To-do item
Copy the lines of the material exactly, from the line with "Expert car repair" to the line with "The downtime cost", including both of those lines.

(Beginning of Material shown)

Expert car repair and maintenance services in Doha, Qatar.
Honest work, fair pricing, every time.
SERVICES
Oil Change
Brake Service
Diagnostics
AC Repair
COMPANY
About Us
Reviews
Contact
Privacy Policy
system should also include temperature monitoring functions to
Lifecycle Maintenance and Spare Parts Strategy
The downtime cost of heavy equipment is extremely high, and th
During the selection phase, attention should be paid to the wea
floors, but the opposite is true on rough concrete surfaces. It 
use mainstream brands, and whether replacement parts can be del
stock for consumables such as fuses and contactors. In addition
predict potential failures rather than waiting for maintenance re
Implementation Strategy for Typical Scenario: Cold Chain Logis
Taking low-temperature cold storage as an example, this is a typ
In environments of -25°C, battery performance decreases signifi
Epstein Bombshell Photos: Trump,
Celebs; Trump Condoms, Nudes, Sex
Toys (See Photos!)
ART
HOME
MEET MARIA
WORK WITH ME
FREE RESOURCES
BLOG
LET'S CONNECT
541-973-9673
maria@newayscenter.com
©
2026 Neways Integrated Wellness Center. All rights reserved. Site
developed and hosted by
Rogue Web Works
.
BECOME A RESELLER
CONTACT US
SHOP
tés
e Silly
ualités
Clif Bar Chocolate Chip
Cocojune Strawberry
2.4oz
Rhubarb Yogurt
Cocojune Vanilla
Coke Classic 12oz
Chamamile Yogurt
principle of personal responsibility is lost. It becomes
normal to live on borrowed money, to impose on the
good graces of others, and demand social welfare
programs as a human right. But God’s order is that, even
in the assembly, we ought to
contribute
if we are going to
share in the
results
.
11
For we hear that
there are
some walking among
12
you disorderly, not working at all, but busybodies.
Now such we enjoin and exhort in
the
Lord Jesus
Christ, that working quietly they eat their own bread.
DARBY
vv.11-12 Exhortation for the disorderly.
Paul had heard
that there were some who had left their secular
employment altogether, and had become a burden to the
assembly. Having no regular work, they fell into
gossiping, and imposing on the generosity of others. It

(End of Material shown)
(Beginning of Material shown)

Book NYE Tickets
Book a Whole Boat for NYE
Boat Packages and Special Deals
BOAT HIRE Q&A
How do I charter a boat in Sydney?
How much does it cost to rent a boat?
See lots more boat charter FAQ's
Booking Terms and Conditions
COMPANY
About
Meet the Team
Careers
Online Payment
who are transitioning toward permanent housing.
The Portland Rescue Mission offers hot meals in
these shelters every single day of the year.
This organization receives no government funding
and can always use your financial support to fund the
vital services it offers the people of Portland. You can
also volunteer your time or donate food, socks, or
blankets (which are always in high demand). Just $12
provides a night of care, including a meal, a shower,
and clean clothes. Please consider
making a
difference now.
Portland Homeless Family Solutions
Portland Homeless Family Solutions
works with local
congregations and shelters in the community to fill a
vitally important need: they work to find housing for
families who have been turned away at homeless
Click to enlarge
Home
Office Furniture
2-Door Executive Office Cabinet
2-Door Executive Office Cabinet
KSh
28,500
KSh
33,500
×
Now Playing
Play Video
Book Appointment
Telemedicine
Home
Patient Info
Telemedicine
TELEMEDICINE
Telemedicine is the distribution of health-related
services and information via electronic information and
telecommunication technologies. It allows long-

(End of Material shown)

Task response
Expert car repair and maintenance services in Doha, Qatar.
Honest work, fair pricing, every time.
SERVICES
Oil Change
Brake Service
Diagnostics
AC Repair
COMPANY
About Us
Reviews
Contact
Privacy Policy
system should also include temperature monitoring functions to
Lifecycle Maintenance and Spare Parts Strategy
The downtime cost of heavy equipment is extremely high, and th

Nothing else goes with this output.